I saw some show on TV a bit back where in some poor country they get
mountains of junk electronics appliances (locally or on barges, don't
recall exactly) and poor locals pick through them getting specs of all
kinds of stuff to raise a few bucks.


I guess there is some money to be made from them. I know of a plant being
built in Florida that will specialize in recycling electronics. Used to be
some gold in the connectors but I think much has been eliminated.

There are two issues there. The first is keeping unneeded things out
of the landfill. The second is recovering some of the material.

The recovery is I gather expensive compared to what they recover, and
the materials needed for the recovery is toxic. So when it's shipped
over to third world countries, the danger comes because they are trying
to make money off it, and take steps that wouldn't be allowed in North
America. The toxic stuff ends up in the water table over there, rather
than in North America, though at least when it's shipped over there, they
are trying to do recovery.

There must be a lot of bulk in that stuff. I'm just thinking of my personal
use over the last 15 - 20 years or so. I'm on my fifth monitor, at least
the fourth computer (some were upgraded in the same case), three printers
moved on, two TVs. Makes for a fair amount of bulk for just one person.

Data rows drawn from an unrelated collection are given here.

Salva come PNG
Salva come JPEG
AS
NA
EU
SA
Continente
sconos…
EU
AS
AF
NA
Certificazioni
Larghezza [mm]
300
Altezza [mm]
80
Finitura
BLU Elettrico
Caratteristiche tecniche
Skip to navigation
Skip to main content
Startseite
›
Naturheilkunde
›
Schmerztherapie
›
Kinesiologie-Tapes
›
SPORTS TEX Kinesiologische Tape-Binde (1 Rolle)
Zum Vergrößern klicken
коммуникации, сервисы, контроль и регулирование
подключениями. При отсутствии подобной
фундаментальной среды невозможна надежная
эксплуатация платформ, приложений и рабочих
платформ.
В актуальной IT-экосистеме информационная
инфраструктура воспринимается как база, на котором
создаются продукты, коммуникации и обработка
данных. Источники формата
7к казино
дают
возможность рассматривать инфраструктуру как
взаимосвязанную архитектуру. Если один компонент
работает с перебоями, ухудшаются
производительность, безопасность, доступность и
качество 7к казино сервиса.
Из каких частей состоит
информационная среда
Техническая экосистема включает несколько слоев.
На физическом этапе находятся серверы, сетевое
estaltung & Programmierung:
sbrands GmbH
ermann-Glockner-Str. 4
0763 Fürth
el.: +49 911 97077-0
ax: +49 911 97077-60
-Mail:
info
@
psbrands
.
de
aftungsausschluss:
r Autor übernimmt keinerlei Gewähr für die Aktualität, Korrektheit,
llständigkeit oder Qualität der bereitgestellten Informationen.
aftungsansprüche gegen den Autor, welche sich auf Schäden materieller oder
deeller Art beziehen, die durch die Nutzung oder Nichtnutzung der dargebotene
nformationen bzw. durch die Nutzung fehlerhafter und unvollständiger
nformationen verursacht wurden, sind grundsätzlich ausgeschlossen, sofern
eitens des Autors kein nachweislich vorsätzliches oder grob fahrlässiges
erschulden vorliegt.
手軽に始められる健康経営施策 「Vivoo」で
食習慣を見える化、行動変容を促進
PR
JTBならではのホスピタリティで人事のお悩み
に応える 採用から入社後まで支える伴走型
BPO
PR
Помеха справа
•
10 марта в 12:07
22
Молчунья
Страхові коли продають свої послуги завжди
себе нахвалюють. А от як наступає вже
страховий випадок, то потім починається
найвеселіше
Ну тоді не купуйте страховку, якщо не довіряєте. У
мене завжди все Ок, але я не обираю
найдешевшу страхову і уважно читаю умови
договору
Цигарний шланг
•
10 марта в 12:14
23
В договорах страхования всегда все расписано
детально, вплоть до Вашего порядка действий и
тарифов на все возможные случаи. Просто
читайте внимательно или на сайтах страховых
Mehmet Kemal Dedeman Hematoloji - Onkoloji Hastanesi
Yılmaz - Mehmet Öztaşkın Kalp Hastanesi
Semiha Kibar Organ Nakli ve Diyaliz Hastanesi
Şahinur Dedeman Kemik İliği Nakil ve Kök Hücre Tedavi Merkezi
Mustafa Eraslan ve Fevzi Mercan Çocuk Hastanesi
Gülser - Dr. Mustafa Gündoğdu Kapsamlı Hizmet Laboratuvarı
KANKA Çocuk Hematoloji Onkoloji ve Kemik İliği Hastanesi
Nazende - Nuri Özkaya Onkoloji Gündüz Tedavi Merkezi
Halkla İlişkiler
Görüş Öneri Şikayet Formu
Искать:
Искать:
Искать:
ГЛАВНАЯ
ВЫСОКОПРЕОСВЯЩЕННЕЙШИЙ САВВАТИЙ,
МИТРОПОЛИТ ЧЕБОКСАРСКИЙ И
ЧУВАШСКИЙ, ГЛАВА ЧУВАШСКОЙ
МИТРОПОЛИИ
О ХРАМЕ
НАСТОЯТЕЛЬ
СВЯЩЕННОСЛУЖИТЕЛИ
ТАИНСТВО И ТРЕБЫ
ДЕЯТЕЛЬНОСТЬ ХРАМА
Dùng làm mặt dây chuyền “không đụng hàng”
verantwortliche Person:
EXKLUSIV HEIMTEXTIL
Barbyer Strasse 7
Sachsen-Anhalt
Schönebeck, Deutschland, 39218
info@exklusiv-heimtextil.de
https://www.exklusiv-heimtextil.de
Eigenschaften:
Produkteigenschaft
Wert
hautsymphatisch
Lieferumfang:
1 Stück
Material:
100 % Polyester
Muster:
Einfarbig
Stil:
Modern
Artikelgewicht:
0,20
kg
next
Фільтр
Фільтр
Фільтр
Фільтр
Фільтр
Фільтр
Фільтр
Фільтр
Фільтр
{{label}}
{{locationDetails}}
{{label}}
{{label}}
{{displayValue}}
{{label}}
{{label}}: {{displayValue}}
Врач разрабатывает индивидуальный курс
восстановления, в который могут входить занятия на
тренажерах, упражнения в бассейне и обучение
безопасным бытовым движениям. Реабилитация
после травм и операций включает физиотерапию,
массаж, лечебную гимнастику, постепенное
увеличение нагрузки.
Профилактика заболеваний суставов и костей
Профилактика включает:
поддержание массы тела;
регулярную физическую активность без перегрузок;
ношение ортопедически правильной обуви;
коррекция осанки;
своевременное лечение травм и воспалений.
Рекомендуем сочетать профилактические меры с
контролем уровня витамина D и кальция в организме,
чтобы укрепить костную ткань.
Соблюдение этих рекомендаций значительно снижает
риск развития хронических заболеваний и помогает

If people simply did some stripping themselves before tossing, a good
portion of the bulk would diminish. If people throwing out computers would
take the electronics out, and then get the metal casing to metal recycling,
that does take care of much of the bulk. Same with printers, get the circuit
boards out of the plastic. Not a perfect solution, but better than
nothing.

I've never tossed something that is intact. But then I want the parts
myself. So I will strip a bad hard drive down, get the magnets out of it,
and the metal from them goes to metal recycling. This is not even some
great skill, if people can screw together an Ikea table, they can strip
down their computer before tossing.

But then there's an interesting point. If I come across a computer waiting
for the garbage, if it's intact (and of interest), I'd make the effort to
bring it home. But the more that's been stripped, the less likely I
will. I may take parts, if anything interesting remains. A complete
unit might find someone who can fix it or make use of it (a lot of
electronics is tossed for reasons other than it's broken), but a stripped
unit won't.

And as electronic recycling becomes common place, I'm not fully conviced
the right decisions will be made. I'd love to drop off some junk (like
that I've pulled from the garbage in the first place) and be able to claim
something someone else has tossed, that interests me or can finish off
something I have (like claim a hard drive to go in that computer I brought
home that had none). But that can't happen, because any useful items,
at least here, are sold on the used market to help finance the collection.
Yet I imagine there is much that can't find a market, because it's old
or obscure, the sorts of things I'd really like to come across. The rest
is likely stripped, but again, I wonder if they seek the hard to reuse
things like the gold on connectors, rather than the parts themselves.